下記のような人口統計による定量化と家族構造に基づく斬新な分析で知られる。
        

 彼の研究に基づき、今までなかった観点からの未来予測がされるようになり、それが当たるケースも多く、現代の予言者のような取り扱いもされるようになったようである。具体的な予言?には、「アラブの春、ソ連崩壊、アメリカの衰退、フランスでのテロ発生」などなどがある。

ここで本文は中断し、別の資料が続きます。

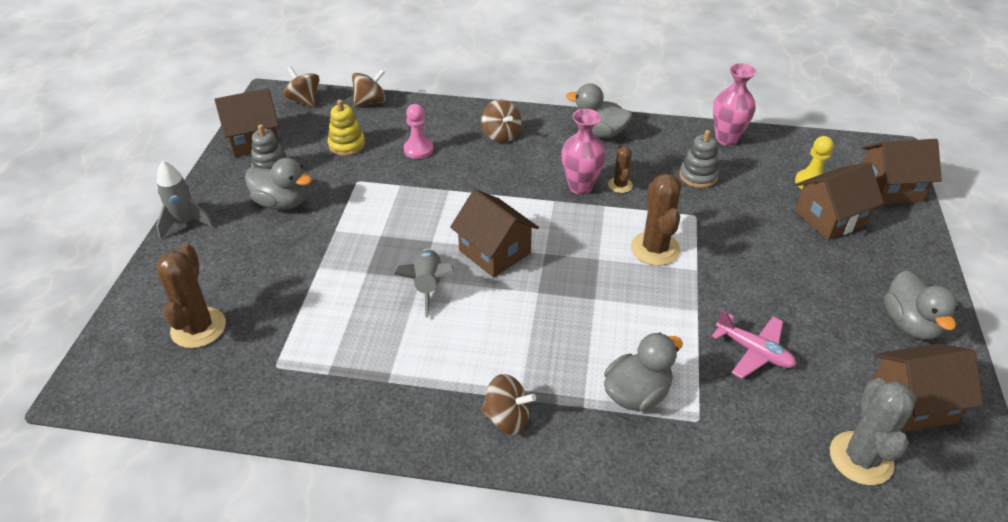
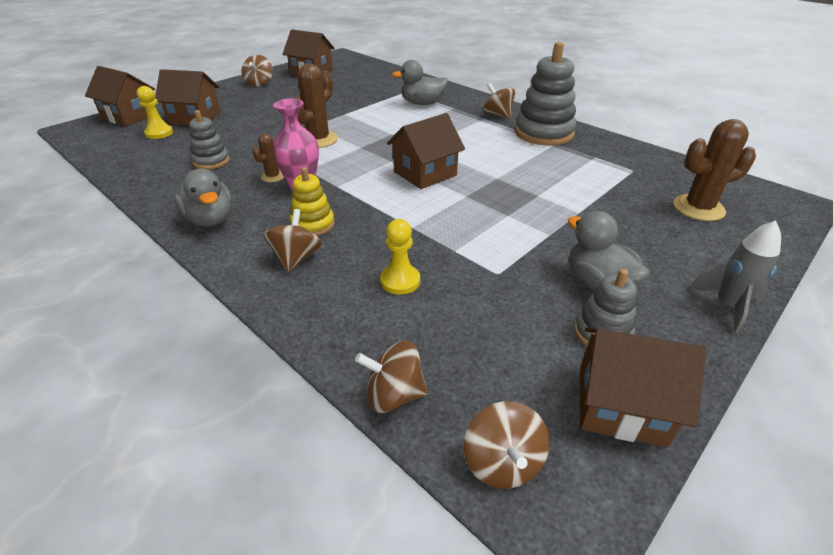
camera: 145 degrees left, 5 degrees down
brown cactus [156,243,226,348] -> brown cactus turned 45 degrees clockwise [673,119,756,221]
yellow stacking toy [328,100,365,156] -> yellow stacking toy moved to [290,167,334,236]
grey rocket [394,249,455,318] -> none
pink pawn [404,104,433,159] -> yellow pawn [380,219,420,295]
brown house [450,189,539,278] -> brown house turned 60 degrees clockwise [387,113,465,189]
pink plane [712,310,796,379] -> none
pink vase [713,63,756,146] -> none
grey cactus [830,378,916,485] -> none
grey duck [884,270,958,340] -> brown spinning top [241,55,273,87]
none -> grey stacking toy [515,42,576,146]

 トッド氏の話では、「社会動向は、教育水準と出生率がキーワードとなる。不平等の拡大が進んでいるが、教育のレベルアップで教育格差が生まれ、再階層化が進んでいることに起因している。」と日本でも問題になっている「新たな教育格差の問題」を指摘していた。出生率についても古代ギリシャ時代からの社会に与える影響を研究した上で、未来予測をしているようである。
そして「最後に新たな予言をする」と以下の様な話をしていた。
ヨーロッパの今後20年間は、EUの分散・分解の歴史となるであろう。「移民や難民の問題」「イスラムの問題」が宗教戦争とか文明の衝突と言われているが、各国の指導者に問題のすり替えとして利用されるのではと危惧している。そしてリーダーが責任を取らない。そしてこのような事象は、ナチスの時代に酷似しているので要注意である。

 最後に結論として、
先進国が危機から脱する出口が見えないのは、リーダーの問題以外に社会の中間層、中核をなす人々の「自分さえよければいいというエゴイズム」「自己満足の強いナルシズム」から生まれている。
これを解決するためには、「よき人生とはどういうものか」という根本的な倫理的な問題について考えるべきである。そして各国が「あるべき姿」を模索していかねばならない。 

日本については、
日本の最高の長所は、日本の問題点でもある。それは完璧を求めることに固執することである。日本は不完璧さや無秩序を受け入れて、新たな秩序づくりを行うことが必要ではないか
と話していた。世界的な視点でいうと、「難民の受け入れ問題」「規制緩和の問題」などではないかと想定される。

ウェブで調べてみると、
日本と周辺国における歴史認識問題については、「欧州でもユダヤ人虐殺の贖罪意識が大きすぎるため、パレスチナ民族の窮状を放置しがち」としてヨーロッパの状況を踏まえた上で、「日本は戦争への贖罪意識が強く、技術・経済的にもリーダー国なのに世界に責任を果たせないでいる。過去を引き合いに出しての"道徳的"立場は、真に道徳的とはいいがたい。」として日本の態度を批判している。
また経済至上主義については
合理性と効率性を金科玉条にしたグローバリゼーションはアングロサクソンの思考と習慣が生んだものだと見ている。
そして、そういうものがグローバルな価値観になるなんてことは「幻想にすぎない」と見切ったわけである。グローバリゼーションは、アングロサクソンがアングロサクソン独特の「短期利益の最適化」という習俗が確立していった。ロジックの内的一貫性はあるものの、つねに過剰消費を生みかねない。
新古典派の経済学「最小の費用で最大の利益を求める社会」はあり得ない
経済はもともと社会に埋め込まれているもので、「経済は社会や家族の中にあるはず」とトッドは考えている。
非常に共感することが書いてあったので紹介しておく。